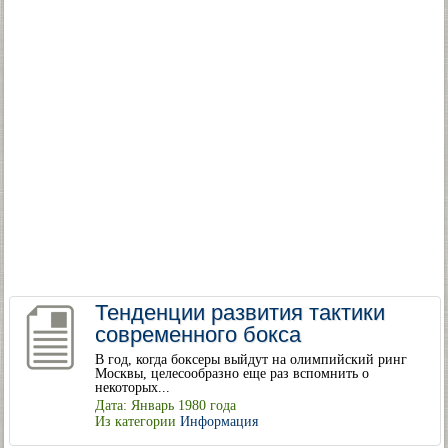
Тенденции развития тактики
современного бокса
В год, когда боксеры выйдут на олимпийский ринг
Москвы, целесообразно еще раз вспомнить о
некоторых...
Дата: Январь 1980 года
Из категории
Информация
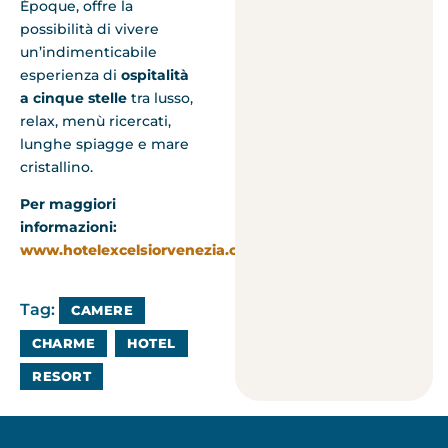
Époque, offre la
possibilità di vivere
un’indimenticabile
esperienza di
ospitalità
a cinque stelle
tra lusso,
relax, menù ricercati,
lunghe spiagge e mare
cristallino.
Per maggiori
informazioni:
www.hotelexcelsiorvenezia.com
Tag:
CAMERE
CHARME
HOTEL
RESORT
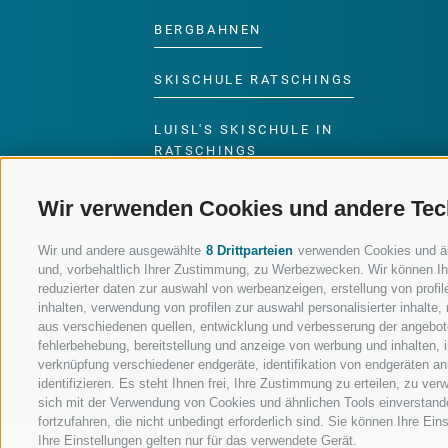
BERGBAHNEN
SKISCHULE RATSCHINGS
LUISL'S SKISCHULE IN
RATSCHINGS
Wir verwenden Cookies und andere Tec
Wir und andere ausgewählte
8 Drittparteien
verwenden Cookies und ähnl
und, vorbehaltlich Ihrer Zustimmung, zu Werbezwecken. Wir können Ih
FOLGE UNS AUF SOCIAL MEDIA
reduzierter daten zur auswahl von werbeanzeigen, erstellung von profile
inhalten, verwendung von profilen zur auswahl personalisierter inhalt
aus verschiedenen quellen, entwicklung und verbesserung der angebote
fehlerbehebung, bereitstellung und anzeige von werbung und inhalten,
verknüpfung verschiedener endgeräte, identifikation von endgeräten a
identifizieren. Es steht Ihnen frei, Ihre Zustimmung zu erteilen, zu v
sich mit der Verwendung von Cookies und ähnlichen Tools einverstand
fortzufahren, die nicht unbedingt erforderlich sind. Sie können Ihre Ei
Ihre Einstellungen gelten nur für das verwendete Gerät.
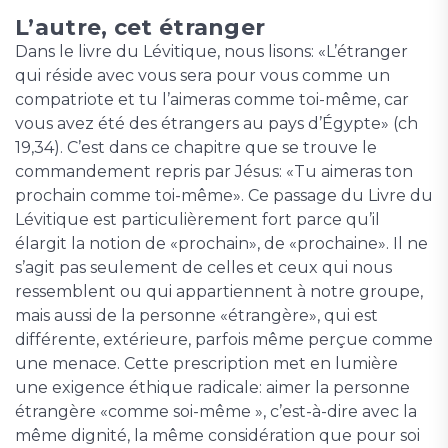
L’autre, cet étranger
Dans le livre du Lévitique, nous lisons: «L’étranger
qui réside avec vous sera pour vous comme un
compatriote et tu l’aimeras comme toi-même, car
vous avez été des étrangers au pays d’Égypte» (ch
19,34). C’est dans ce chapitre que se trouve le
commandement repris par Jésus: «Tu aimeras ton
prochain comme toi-même». Ce passage du Livre du
Lévitique est particulièrement fort parce qu’il
élargit la notion de «prochain», de «prochaine». Il ne
s’agit pas seulement de celles et ceux qui nous
ressemblent ou qui appartiennent à notre groupe,
mais aussi de la personne «étrangère», qui est
différente, extérieure, parfois même perçue comme
une menace. Cette prescription met en lumière
une exigence éthique radicale: aimer la personne
étrangère «comme soi-même », c’est-à-dire avec la
même dignité, la même considération que pour soi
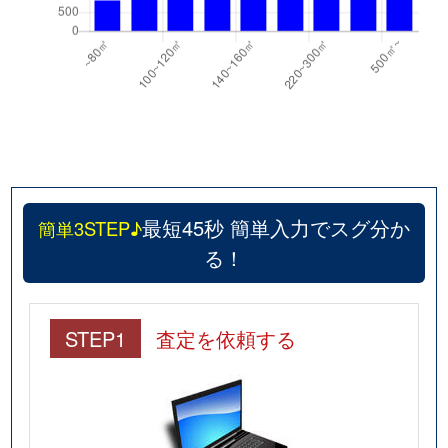
最短45秒 簡単入力でスグ分か
簡単3STEP♪
る！
STEP1
査定を依頼する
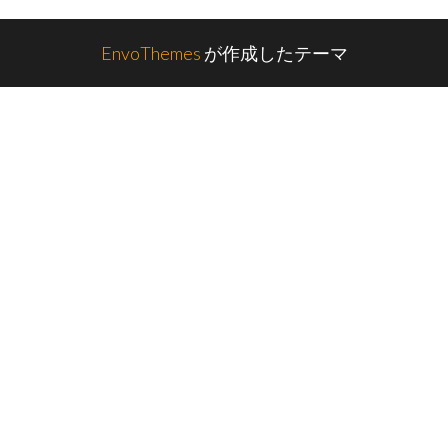
EnvoThemes
が作成したテーマ
1027554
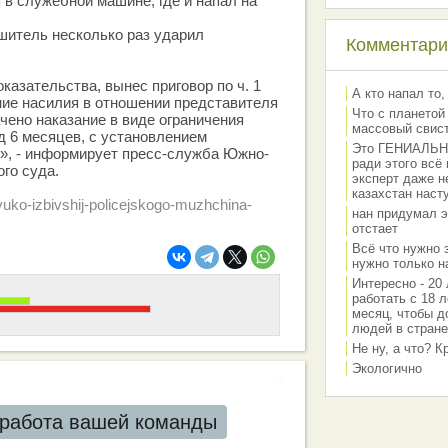
в служебной машине, где и напал на
итель несколько раз ударил
Комментарии
казательства, вынес приговор по ч. 1
А кто напал то,
ние насилия в отношении представителя
Что с планетой
чено наказание в виде ограничения
массовый свис
од 6 месяцев, с установлением
Это ГЕНИАЛЬНО 
», - информирует пресс-служба Южно-
ради этого всё
го суда.
эксперт даже н
казахстан наст
-yuko-izbivshij-policejskogo-muzhchina-
нан придумал э
отстает
Всё что нужно 
нужно только на
Интересно - 20 
работать с 18 л
месяц, чтобы д
людей в стране
Не ну, а что? 
Экологично
работа вашей команды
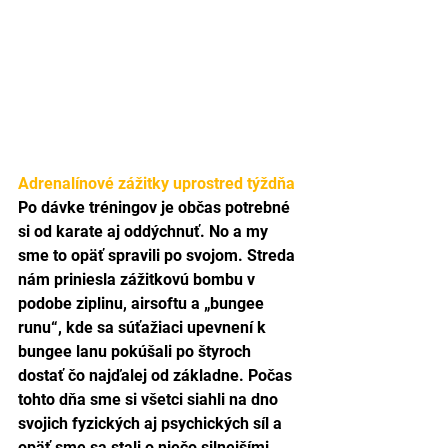
Adrenalínové zážitky uprostred týždňa
Po dávke tréningov je občas potrebné 
si od karate aj oddýchnuť. No a my 
sme to opäť spravili po svojom. Streda 
nám priniesla zážitkovú bombu v 
podobe ziplinu, airsoftu a „bungee 
runu“, kde sa súťažiaci upevnení k 
bungee lanu pokúšali po štyroch 
dostať čo najďalej od základne. Počas 
tohto dňa sme si všetci siahli na dno 
svojich fyzických aj psychických síl a 
opäť sme sa stali o niečo silnejšími. 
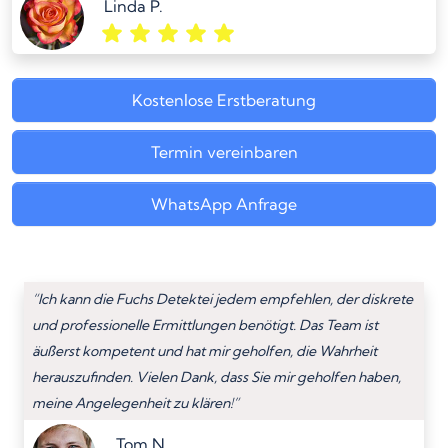
Linda P.
Kostenlose Erstberatung
Termin vereinbaren
WhatsApp Anfrage
“Ich kann die Fuchs Detektei jedem empfehlen, der diskrete
und professionelle Ermittlungen benötigt. Das Team ist
äußerst kompetent und hat mir geholfen, die Wahrheit
herauszufinden. Vielen Dank, dass Sie mir geholfen haben,
meine Angelegenheit zu klären!”
Tom N.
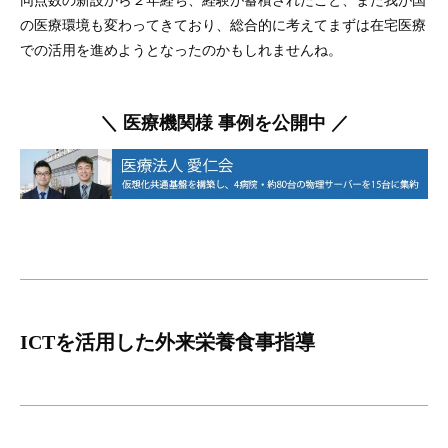
の医療環境も変わってきており、総合的に考えてまずは在宅医療
での活用を進めようとなったのかもしれませんね。
＼ 医療機関様 事例を公開中 ／
ICTを活用した外来栄養食事指導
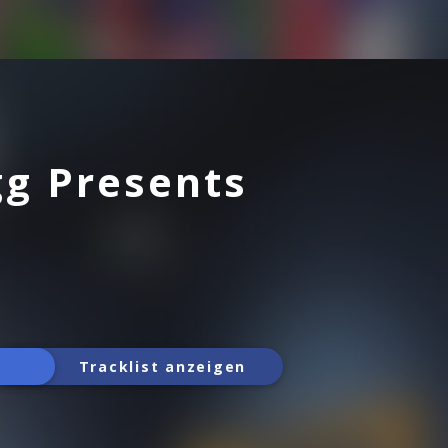
g Presents
Tracklist anzeigen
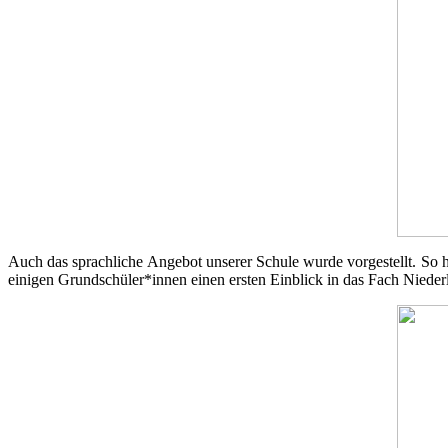
Auch das sprachliche Angebot unserer Schule wurde vorgestellt. So 
einigen Grundschüler*innen einen ersten Einblick in das Fach Nieder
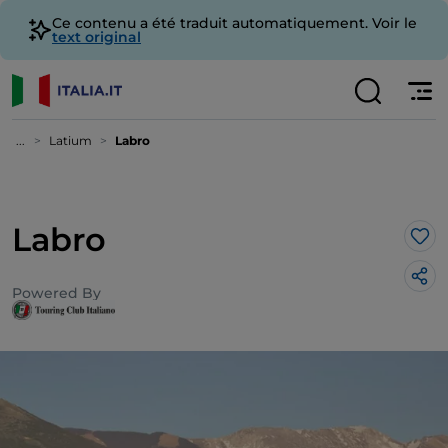
Ce contenu a été traduit automatiquement. Voir le
text original
...
Latium
Labro
Labro
J’a
Powered By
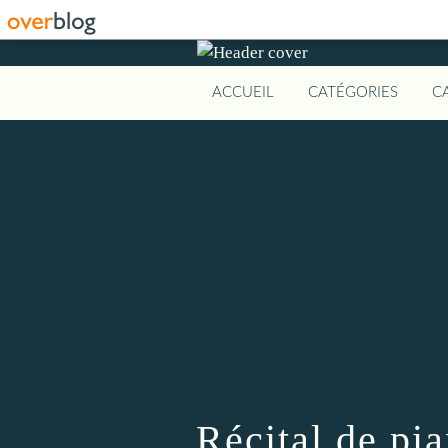
ACCUEIL
CATÉGORIES
C
Récital de pi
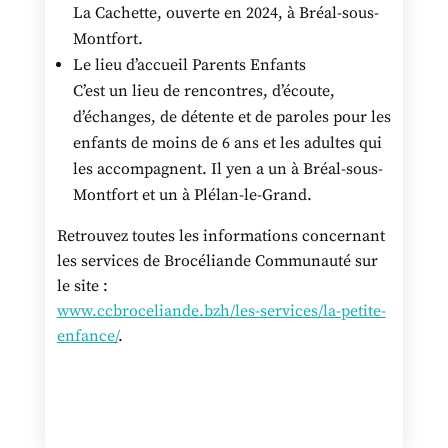
La Cachette, ouverte en 2024, à Bréal-sous-
Montfort.
Le lieu d’accueil Parents Enfants
C’est un lieu de rencontres, d’écoute,
d’échanges, de détente et de paroles pour les
enfants de moins de 6 ans et les adultes qui
les accompagnent. Il yen a un à Bréal-sous-
Montfort et un à Plélan-le-Grand.
Retrouvez toutes les informations concernant
les services de Brocéliande Communauté sur
le site :
www.ccbroceliande.bzh/les-services/la-petite-
enfance/
.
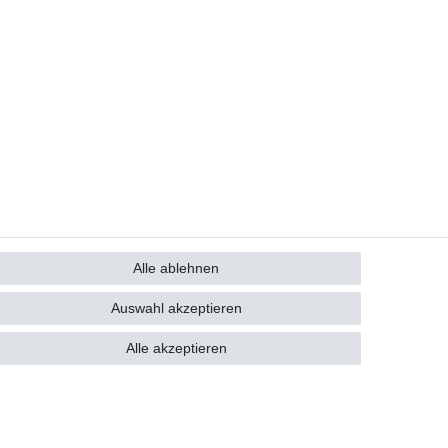
Alle ablehnen
GB
Kontakt
Auswahl akzeptieren
Alle akzeptieren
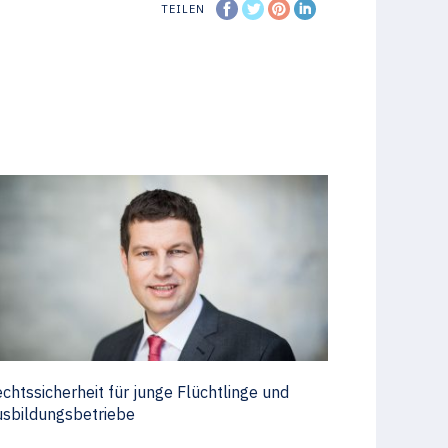
TEILEN
chtssicherheit für junge Flüchtlinge und
sbildungsbetriebe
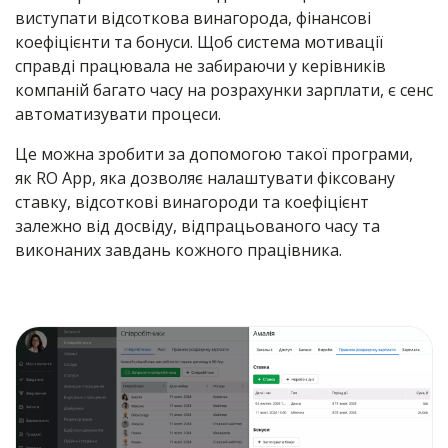
виступати відсоткова винагорода, фінансові
коефіцієнти та бонуси. Щоб система мотивації
справді працювала не забираючи у керівників
компаній багато часу на розрахунки зарплати, є сенс
автоматизувати процеси.
Це можна зробити за допомогою такої програми,
як RO App, яка дозволяє налаштувати фіксовану
ставку, відсоткові винагороди та коефіцієнт
залежно від досвіду, відпрацьованого часу та
виконаних завдань кожного працівника.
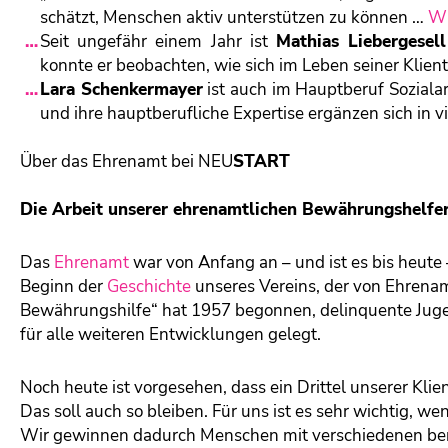
schätzt, Menschen aktiv unterstützen zu können …
W
Seit ungefähr einem Jahr ist
Mathias Liebergesell
konnte er beobachten, wie sich im Leben seiner Klien
Lara Schenkermayer
ist auch im Hauptberuf Soziala
und ihre hauptberufliche Expertise ergänzen sich in v
Über das Ehrenamt bei NEU
START
Die Arbeit unserer ehrenamtlichen Bewährungshelfe
Das
Ehrenamt
war von Anfang an – und ist es bis heute 
Beginn der
Geschichte
unseres Vereins, der von Ehrena
Bewährungshilfe“ hat 1957 begonnen, delinquente Juge
für alle weiteren Entwicklungen gelegt.
Noch heute ist vorgesehen, dass ein Drittel unserer Klie
Das soll auch so bleiben. Für uns ist es sehr wichtig, wen
Wir gewinnen dadurch Menschen mit verschiedenen ber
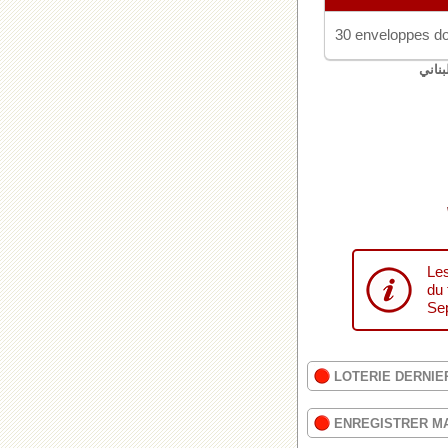
30 enveloppes do
بناني
Les
du 
Sep
LOTERIE DERNIE
ENREGISTRER M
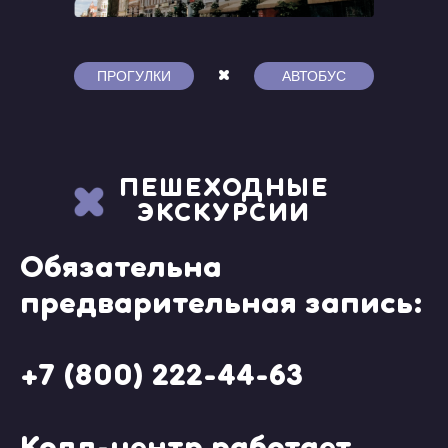
ПРОГУЛКИ
АВТОБУС
ПЕШЕХОДНЫЕ
ЭКСКУРСИИ
Обязательна
предварительная запись:
+7 (800) 222-44-63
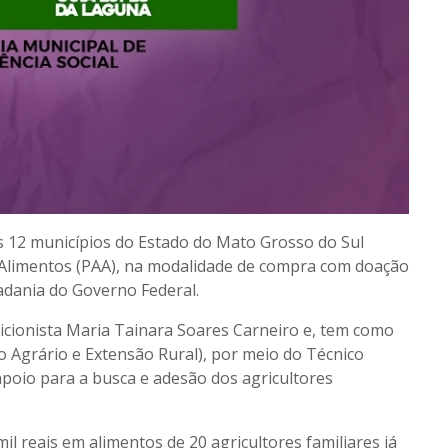
s 12 municípios do Estado do Mato Grosso do Sul
Alimentos (PAA), na modalidade de compra com doação
adania do Governo Federal.
icionista Maria Tainara Soares Carneiro e, tem como
 Agrário e Extensão Rural), por meio do Técnico
apoio para a busca e adesão dos agricultores
il reais em alimentos de 20 agricultores familiares já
------------------------------------
● Work to complete: Among the lines above, please find those with "dass" and copy them.

● Task response:
herauszufinden. Vielen Dank, dass Sie mir geholfen haben,
Noch heute ist vorgesehen, dass ein Drittel unserer Klie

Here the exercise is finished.